Andrew Stokes, MA (Cantab.), Dip. TEFLA, graduated in Modern and Medieval Languages from Cambridge University. He has taught English for the Ministry of Education in Spain, Universiti Sains Malaysia, and the British Council. Andrew has spoken at conferences worldwide, and written numerous articles for the educational press. He is a co-founder and Managing Director of ClarityEnglish, winner of the English Speaking Union President’s Award for Innovation in Technology, the HKICT Award (Best Product) and 2017 Finalist of the British Council ELTons Digital Innovation Award.
Maximising the potential of technology in language testing
There is increasing demand from institutions to deliver placement tests using student’s own smartphones, tablets and laptops. The key advantages to the institution are cost and time. There is no equipment cost, the tests are machine marked and results are immediately available. A fully digital test also saves teachers from the onerous task of marking large numbers of test papers. Designing such a test throws up a number of questions. Here are just five:
1. Is it possible to identify a student’s level of English using a purely digital test, with no human intervention, in 30 minutes?
2. Can a digital test be made to work in an environment with poor, or intermittent Internet? Do institutions prefer to use mobiles or computers?
3. Will a test delivered digitally give the same results as one delivered on paper?
4. What kind of question types are most appropriate? What kind of tasks work on a mobile, but not on paper?
5. How can we use technology to make students engage more with a test — or even enjoy it?
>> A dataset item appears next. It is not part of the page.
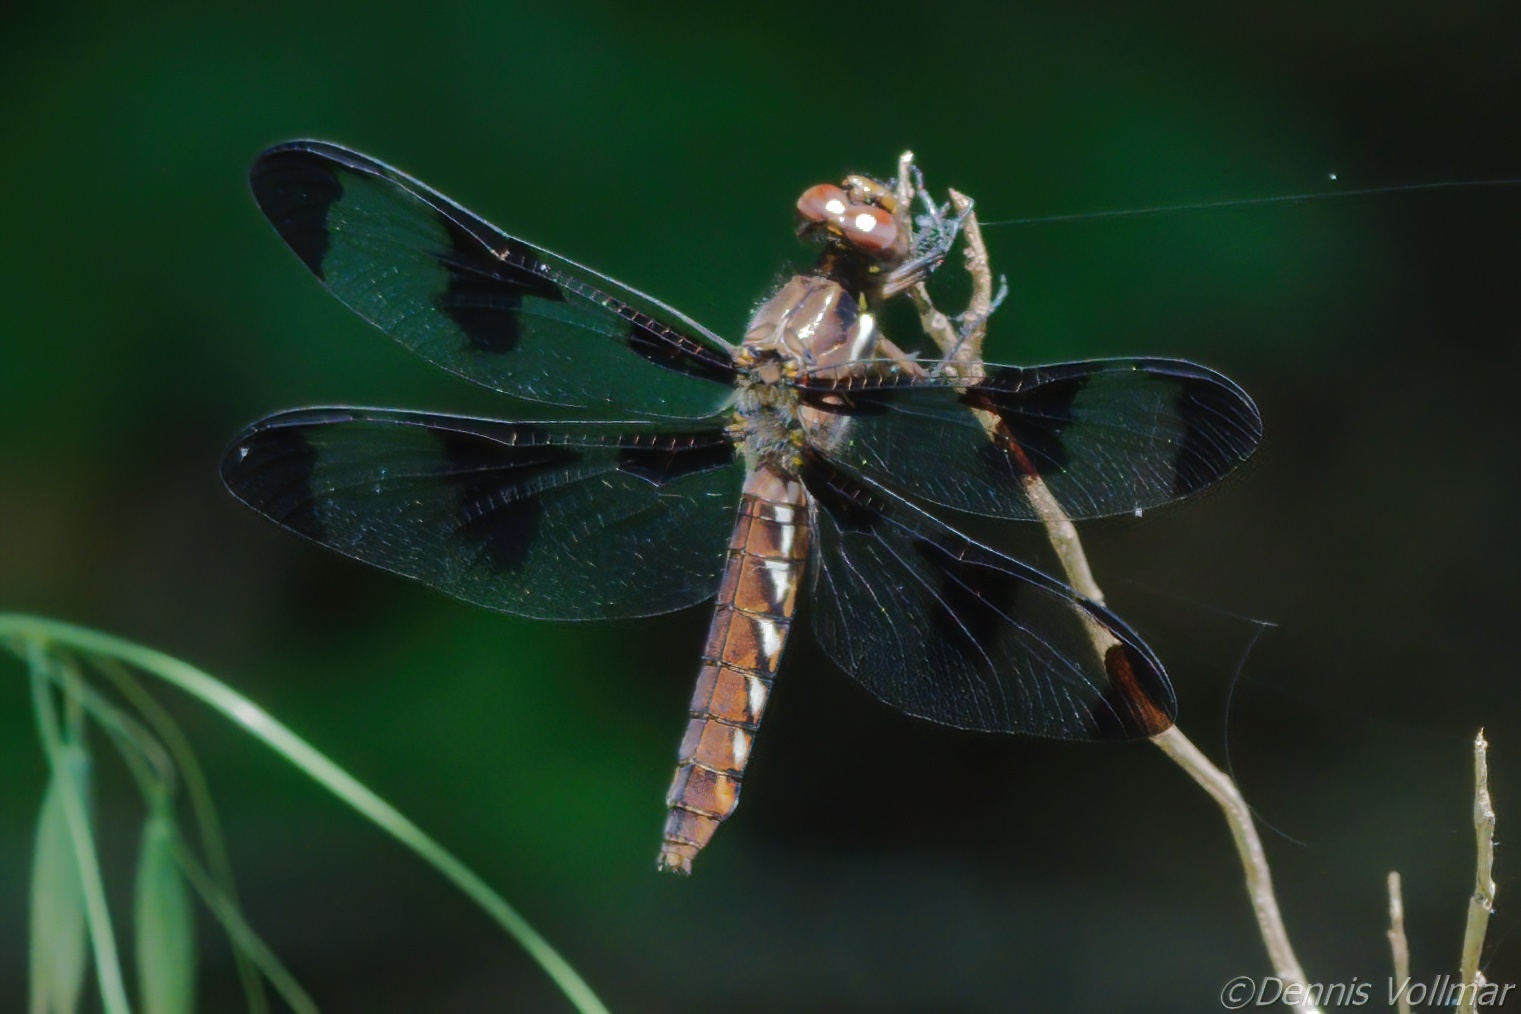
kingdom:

For the last three years, the presenter has been working with TELC, a quasi-governmental language testing agency in Germany, to answer these questions, and to create a fully online test. The outcome, the Dynamic Placement Test, was published in January 2017 and is being rolled out in different countries and different educational contexts across the world. We will look at different scenarios in which the test has been used: National Taiwan University, the British Council HOPES project in the Middle East, and a language school in the UK.
In the second part of the session, participants will be able to try the test themselves.